The approved method for cleaning the inside of your Mac Pro 42b silver tower is to move it to place where dust is a 'don't care', then use compressed air to launch the dust bunnies airborne and out of your Mac. Don't use a household vacuum cleaner, as its plastic tools generate huge, electronics-killing static charges long before they generate a Zap you can feel.


There is no concern whatsoever that you will force dust into place where it can do damage or mess up connections. The spec for electrical connections inside your Mac is described by component engineers as a "gas-tight" connection.


A rare but vexing problem can be caused by the NorthBridge heatsink.

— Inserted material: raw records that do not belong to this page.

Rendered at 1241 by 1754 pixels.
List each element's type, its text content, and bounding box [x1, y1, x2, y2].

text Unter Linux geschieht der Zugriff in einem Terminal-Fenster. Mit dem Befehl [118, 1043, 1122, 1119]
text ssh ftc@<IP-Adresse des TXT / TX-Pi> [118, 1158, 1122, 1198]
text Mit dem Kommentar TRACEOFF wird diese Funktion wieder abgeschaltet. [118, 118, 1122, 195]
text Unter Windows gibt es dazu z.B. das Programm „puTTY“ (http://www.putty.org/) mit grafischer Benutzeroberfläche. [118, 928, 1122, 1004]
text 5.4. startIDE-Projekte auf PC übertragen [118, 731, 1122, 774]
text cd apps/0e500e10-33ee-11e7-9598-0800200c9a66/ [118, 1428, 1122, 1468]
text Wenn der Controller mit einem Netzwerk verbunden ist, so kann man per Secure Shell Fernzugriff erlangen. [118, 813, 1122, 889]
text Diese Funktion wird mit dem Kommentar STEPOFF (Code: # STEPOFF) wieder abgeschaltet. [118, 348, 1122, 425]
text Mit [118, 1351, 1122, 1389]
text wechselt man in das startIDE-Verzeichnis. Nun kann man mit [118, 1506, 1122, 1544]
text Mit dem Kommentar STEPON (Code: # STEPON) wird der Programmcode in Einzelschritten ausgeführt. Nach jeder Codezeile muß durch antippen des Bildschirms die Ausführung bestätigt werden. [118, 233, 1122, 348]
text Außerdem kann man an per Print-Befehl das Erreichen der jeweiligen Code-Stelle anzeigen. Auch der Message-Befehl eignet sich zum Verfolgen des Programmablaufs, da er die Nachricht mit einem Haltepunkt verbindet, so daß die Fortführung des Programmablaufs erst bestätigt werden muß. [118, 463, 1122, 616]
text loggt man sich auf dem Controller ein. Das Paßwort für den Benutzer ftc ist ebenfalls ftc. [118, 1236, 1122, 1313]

It is mounted with two plastic pins. if one or both break, the northbridge chip get very hot and your Mac gets really flaky.

Jun 19, 2015 4:11 PM in response to Grant Bennet-Alder

Re the Northbridge heatsink: I see four sensor readings for CPU (temps are F):


CPU-A Die 1 Offset: 142

CPU-A Die 2 Offset: 149

CPU-A Heatsink: 80

CPU-B Die 1 Offset: 140

CPU-B Die 2 Offset: 136

CPU-B Heatsink: 80


These readings are with the desktop fan blowing into the case.


I'll look at the reading again with the fan shut off. And buy a can

of compressed air.


Thanks, Grant!

Harv

Jul 28, 2015 2:02 PM in response to Grant Bennet-Alder

Blowing compressed gas into the front of the case didn't seem to loosen any dust bunnies.

For good measure, I blew gas into the back of the case, to see if any dust collected on the

fans would come loose. Saw none. Also blew gas across the FBDIMM trays.


The machine stayed asleep as it should for a week. It then started to shut down overnight

as before. Blowing air into the case with a small desk fan didn't help.


To monitor and keep the FBDIMM riser temps down to double digits (80s and 90s F), I use

Bjango's iStat Menus' Medium fan setting, which run the fans around 1700-1800 RPM,

except the power supply fan, which stays around 600-650 RPM. The fans could run around

1000 RPM, but a custom setting disappears when the box shuts down.


Any suggestions welcome!

My hot Mac Pro! Sensors, fuzz, or what?